- **WHAT TO DO**: Note each line of the entries that includes "destination". Then copy those lines.

- **LISTED ENTRIES**:
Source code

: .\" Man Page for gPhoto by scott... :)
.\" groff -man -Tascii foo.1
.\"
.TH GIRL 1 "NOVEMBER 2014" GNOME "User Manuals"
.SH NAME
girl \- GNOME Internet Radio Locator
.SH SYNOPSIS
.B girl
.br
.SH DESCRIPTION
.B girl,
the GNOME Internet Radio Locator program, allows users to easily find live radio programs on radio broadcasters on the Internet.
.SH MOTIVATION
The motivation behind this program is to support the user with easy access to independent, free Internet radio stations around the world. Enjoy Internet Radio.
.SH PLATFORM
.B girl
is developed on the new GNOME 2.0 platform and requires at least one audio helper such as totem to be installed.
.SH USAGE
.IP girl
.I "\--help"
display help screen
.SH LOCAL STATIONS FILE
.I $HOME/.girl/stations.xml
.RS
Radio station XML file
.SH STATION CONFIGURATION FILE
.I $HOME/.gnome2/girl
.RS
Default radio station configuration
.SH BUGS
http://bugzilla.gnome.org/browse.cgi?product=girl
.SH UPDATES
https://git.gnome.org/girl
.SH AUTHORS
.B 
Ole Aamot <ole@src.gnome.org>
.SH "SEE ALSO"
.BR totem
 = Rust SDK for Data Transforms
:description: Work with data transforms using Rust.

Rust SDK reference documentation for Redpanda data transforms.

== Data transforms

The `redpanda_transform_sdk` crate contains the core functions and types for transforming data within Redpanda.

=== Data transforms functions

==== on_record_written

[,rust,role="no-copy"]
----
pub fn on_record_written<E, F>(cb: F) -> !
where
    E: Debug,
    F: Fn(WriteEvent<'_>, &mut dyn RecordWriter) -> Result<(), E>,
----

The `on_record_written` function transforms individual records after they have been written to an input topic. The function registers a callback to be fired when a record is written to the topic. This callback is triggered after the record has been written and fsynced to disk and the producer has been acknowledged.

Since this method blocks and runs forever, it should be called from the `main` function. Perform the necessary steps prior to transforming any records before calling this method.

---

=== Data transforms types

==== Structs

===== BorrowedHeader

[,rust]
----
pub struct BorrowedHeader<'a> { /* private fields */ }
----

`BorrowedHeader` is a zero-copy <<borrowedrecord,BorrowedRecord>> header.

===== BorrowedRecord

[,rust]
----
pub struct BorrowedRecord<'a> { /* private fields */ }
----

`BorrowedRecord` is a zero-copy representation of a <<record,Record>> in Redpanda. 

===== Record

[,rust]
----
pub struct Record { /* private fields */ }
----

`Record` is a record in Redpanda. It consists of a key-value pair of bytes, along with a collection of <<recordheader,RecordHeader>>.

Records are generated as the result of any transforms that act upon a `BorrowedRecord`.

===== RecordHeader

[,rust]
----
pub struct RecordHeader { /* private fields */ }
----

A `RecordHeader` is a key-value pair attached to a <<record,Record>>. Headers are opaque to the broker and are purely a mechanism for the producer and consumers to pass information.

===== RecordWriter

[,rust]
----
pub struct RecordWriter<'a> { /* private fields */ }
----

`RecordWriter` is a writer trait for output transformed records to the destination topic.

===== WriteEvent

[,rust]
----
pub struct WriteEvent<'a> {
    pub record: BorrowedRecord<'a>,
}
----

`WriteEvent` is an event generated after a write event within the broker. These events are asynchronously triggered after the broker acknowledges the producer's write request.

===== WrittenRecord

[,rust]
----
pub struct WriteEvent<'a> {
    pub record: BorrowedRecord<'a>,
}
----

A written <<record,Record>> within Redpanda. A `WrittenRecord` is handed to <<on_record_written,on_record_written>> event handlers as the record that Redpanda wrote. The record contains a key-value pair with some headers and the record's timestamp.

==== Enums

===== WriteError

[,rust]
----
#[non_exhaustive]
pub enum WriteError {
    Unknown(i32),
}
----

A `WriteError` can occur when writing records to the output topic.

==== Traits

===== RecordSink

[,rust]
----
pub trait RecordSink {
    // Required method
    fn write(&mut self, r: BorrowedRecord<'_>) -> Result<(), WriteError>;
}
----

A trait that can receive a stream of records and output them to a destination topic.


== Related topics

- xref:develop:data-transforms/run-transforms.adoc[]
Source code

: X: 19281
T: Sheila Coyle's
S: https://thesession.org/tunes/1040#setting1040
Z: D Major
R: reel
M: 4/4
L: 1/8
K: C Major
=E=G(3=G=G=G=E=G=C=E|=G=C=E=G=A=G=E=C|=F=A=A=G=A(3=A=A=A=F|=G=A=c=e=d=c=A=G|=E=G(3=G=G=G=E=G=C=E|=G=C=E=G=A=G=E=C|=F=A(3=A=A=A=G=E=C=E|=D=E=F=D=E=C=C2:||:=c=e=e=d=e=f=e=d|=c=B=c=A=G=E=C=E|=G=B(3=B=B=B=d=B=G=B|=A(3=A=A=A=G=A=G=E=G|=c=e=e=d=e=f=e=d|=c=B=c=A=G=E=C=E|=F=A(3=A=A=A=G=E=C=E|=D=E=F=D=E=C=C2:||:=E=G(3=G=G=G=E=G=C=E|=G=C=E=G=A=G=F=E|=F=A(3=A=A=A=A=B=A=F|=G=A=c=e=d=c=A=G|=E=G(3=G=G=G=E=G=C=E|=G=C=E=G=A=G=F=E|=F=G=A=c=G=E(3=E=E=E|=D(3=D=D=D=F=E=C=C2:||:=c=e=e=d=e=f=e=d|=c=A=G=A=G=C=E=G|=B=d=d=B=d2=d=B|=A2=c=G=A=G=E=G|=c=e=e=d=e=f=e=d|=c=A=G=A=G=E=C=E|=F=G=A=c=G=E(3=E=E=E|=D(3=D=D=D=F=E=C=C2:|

- **SOLUTION TO THIS EXERCISE**:
`RecordWriter` is a writer trait for output transformed records to the destination topic.
A trait that can receive a stream of records and output them to a destination topic.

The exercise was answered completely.